Furono circa mezzo milione i palestinesi che lasciarono lo Stato ebraico, nel '48 e poi nel '67, ma la maggioranza se ne andò durante la guerra d’indipendenza, spinta soprattutto dagli stati arabi che avevano dichiarato guerra a Israele. Venite via, non rischiate le vostre vite, noi distruggeremo Israele e voi ritornerete entro pochi giorni e diventerete padroni anche delle proprietà degli ebrei. Quello che sembrava un risultato scontato si rivelò invece una sconfitta, la prima di tutte le altre che seguirono. I palestinesi non rientrarono più, perdettero i diritti di proprietà, e diventarono profughi.
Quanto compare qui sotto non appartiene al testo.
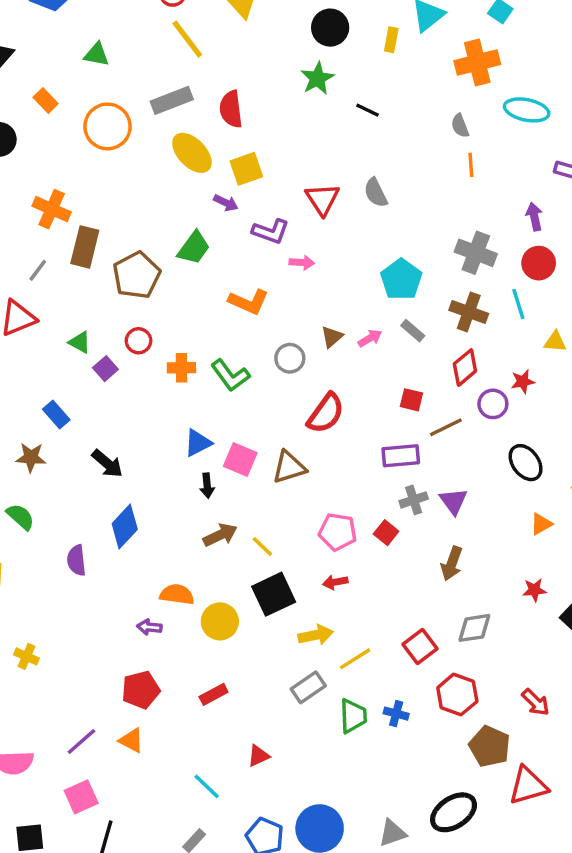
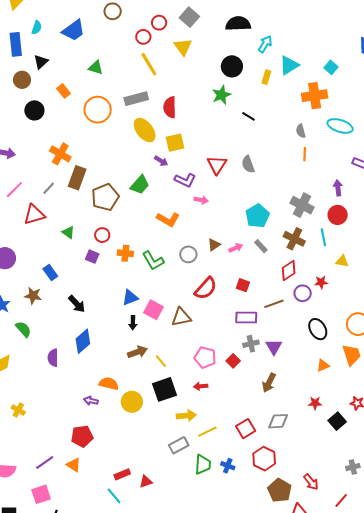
purple square: (105, 369) -> (92, 257), moved, turned -32
red square: (411, 400) -> (243, 285), moved
red rectangle: (214, 694) -> (122, 474), moved
red arrow: (536, 702) -> (311, 482), moved

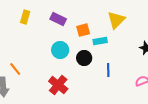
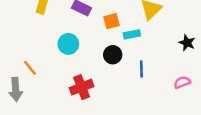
cyan circle: (60, 50) -> (68, 44), moved
red cross: (58, 85) -> (82, 87), turned 30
Differentemente da quanto avviene nel mondo, in condizioni simili, i profughi non furono integrati nei paesi nei quali si erano stabiliti. La loro condizione venne giudicata inamovibile, dovevano rimanere profughi, in attesa del ‘'ritorno'. Vennero creati per loro dei campi, in parte poi smantellati, ma non in Libano, che accolgono ancora quei profughi, diventati nel frattempo, da poche migliaia che erano, diverse centinaia di migliaia. Con l’appoggio dell’Onu, da sempre schierato con i nemici di Israele, venne creata una agenzia, l'UNWRA, con il compito preciso di mantenere lo status quo, impedirne l'integrazione, i profughi devono rimanere tali, un’arma costantemente puntata contro Israele, che non può accettarne il ritorno, pena la scomparsa della natura ebraica dello Stato.
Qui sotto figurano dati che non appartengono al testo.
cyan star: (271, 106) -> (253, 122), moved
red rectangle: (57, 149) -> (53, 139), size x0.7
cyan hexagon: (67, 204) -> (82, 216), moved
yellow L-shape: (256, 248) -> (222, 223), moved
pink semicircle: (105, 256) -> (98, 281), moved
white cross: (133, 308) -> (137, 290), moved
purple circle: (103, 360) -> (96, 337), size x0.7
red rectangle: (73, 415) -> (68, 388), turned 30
La maggiore discriminazione in Libano ha un’origine precisa, l'invasione dei Fedayyin di Arafat nel 1970 dopo che furono espulsi dalla Giordania. Fu Arafat ad iniziare l'occupazione del sud del Libano, traformandolo in una base di attacco contro Israele. Un rapporto difficile che culminò con l'eccidio di Sabra e Shatila ad opera dei soldati cristiano-maroniti dopo che era stato assassinato il presidente cristiano Bashir Gemayel.
Il parlamento dovrebbe discutere in questi giorni una proposta di legge che dovrebbe garantire alcuni diritti base, ma è la leadership palestinese ad opporsi, ottenere la cittadinaza libanese cancellerebbe lo status di profughi, e con esso la carta politica da giocare nei rapporti con Israele.
Le forze politiche tradizionali non vedono con favore la concessione di alcun diritto, ed è probabile che il punto di vista di Hezbollah sia simile, anche se finora non l'ha espresso pubblicamente.La morale della storia è quella di sempre, il benessere dei palestinesi interessa al mondo arabo solo quando di mezzo c’è Israele da mettere sotto accusa. Ai paesi arabi, ma anche all’Onu, complice e responsabile della condizione nella quale ancora vivono. Sarà anche in base a queste valutazioni che gli arabi israeliani reclamano a gran voce la nascita di uno Stato palestinese, ma non mostrano alcun interesse a volerci andare.